Mason Sterling Drove to His Dead Wife’s Mountain House to Say Goodbye

Mason Sterling Drove to His Dead Wife’s Mountain House to Say Goodbye

A place Mason had entered like a mourner became, in the presence of children, a living machine of questions and motion. June wanted to know why fog sat in valleys. Joy wanted to know whether birds got cold. They followed him to the porch, the garden, the pantry, the sink. They argued in whispers over which mug was prettier. They took stones from the path and arranged them on the porch rail in strict mysterious patterns.

By noon the silence Mason had cherished for years felt less like peace than absence.

Late that afternoon, while he was cutting strawberries at the kitchen counter, Joy climbed onto a stool and watched him.

“You sad?” she asked.

The knife paused in his hand.

He looked down at her. “Why do you think that?”

She considered him with unbearable seriousness. “You look at nothing for long time.”

He set the knife down.

That was Beatrice’s phrase.

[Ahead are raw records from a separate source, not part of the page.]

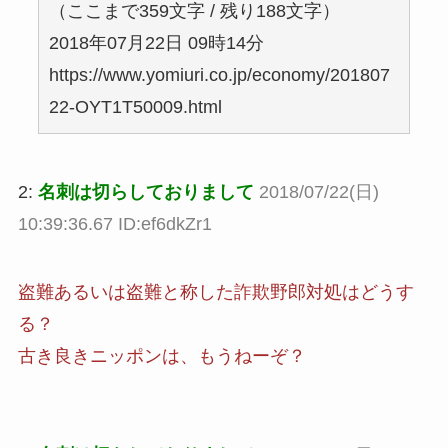
（ここまで359文字 / 残り188文字）
2018年07月22日 09時14分
https://www.yomiuri.co.jp/economy/201807
22-OYT1T50009.html
2:
名刺は切らしておりまして
2018/07/22(日)
10:39:36.67 ID:ef6dkZr1
盗難あるいは盗難と称した詐欺野郎対処はどうす
る？
古き良きニッポンは、もうねーぞ？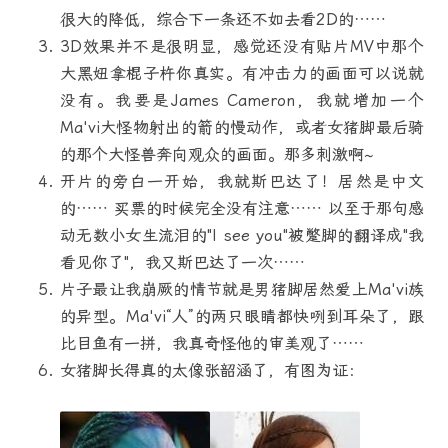
很大的降低，综合下一条还不如去看2D的……
3D效果并不是很明显，感觉还没有贴片MV中那个
大黑妞拿棍子杵你真实。有冲击力的画面可以说就
没有。我要是James Cameron，我就增加一个
Ma'vi大怪物射出的箭的慢动作，或者女猪脚最后骑
的那个大怪兽奔向观众的画面。那多刺激啊~
开片的旁白一开始，我就斯巴达了！居然是中文
的…… 买票的时候完全没有注意…… 以至于那句感
动无数小女生流泪的"I see you"被蹩脚的翻译成"我
看见你了"，我又斯巴达了一次……
片子最让我崩厥的情节就是男猪脚居然爱上Ma'vi族
的异型。Ma'vi“人”的两只眼睛都快咧到耳朵了，跟
比目鱼有一拼，我真奇怪他的审美观了……
女猪脚长得真的太像张韶涵了，有图为证：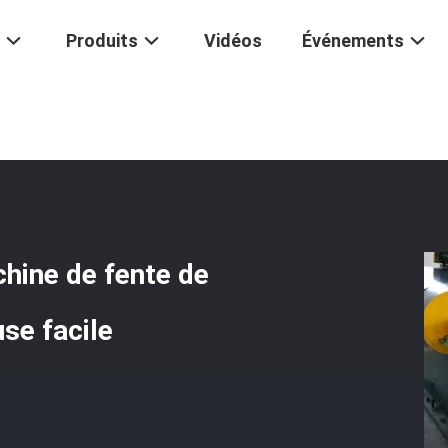
Produits
Vidéos
Événements
tisation Élevée De Machine De Fente De Noyau De 500mm Et Découpeu
hine de fente de
se facile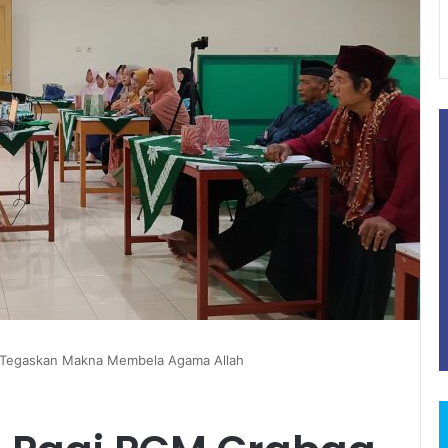
 Tegaskan Makna Membela Agama Allah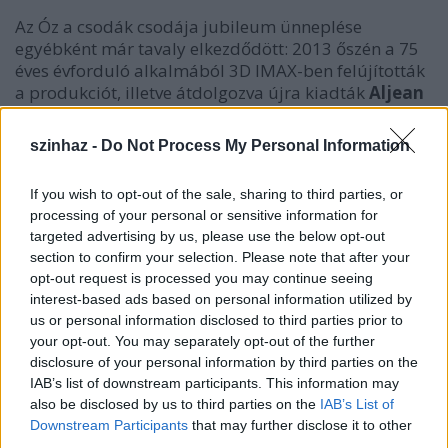
Az Óz a csodák csodája jubileum ünneplése
egyébként már tavaly elkezdődött: 2013 őszén a 75
éves évforduló alkalmából 3D IMAX-ben felújították
a produkciót, illetve átdolgozva újra kiadták
Aljean
Harmetz
The Making of the Wizard of Oz
című
könyvét, amely a film születését meséli el, a
szinhaz -
Do Not Process My Personal Information
körülményes szereplőválogatástól, a jelmez- és
sminkmódosításokon át a rendezőváltásokig.
If you wish to opt-out of the sale, sharing to third parties, or
processing of your personal or sensitive information for
targeted advertising by us, please use the below opt-out
section to confirm your selection. Please note that after your
opt-out request is processed you may continue seeing
interest-based ads based on personal information utilized by
us or personal information disclosed to third parties prior to
your opt-out. You may separately opt-out of the further
disclosure of your personal information by third parties on the
IAB’s list of downstream participants. This information may
also be disclosed by us to third parties on the
IAB’s List of
Downstream Participants
that may further disclose it to other
third parties.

Not the exact words, maybe, but the same idea. Looking at nothing. Looking through things. Looking beyond the room at what used to be there.

“Yes,” Mason said at last. “Sometimes I’m sad.”

Joy nodded as if this answer made sense.

“I’m sad too,” she said. “When I miss Mama.”

The kitchen went very quiet.

Mason leaned both palms on the counter to steady himself. “I’m sorry, sweetheart.”

Joy studied him for another second, then laid her small hand over his.

“But it goes away some,” she said, “when we’re together.”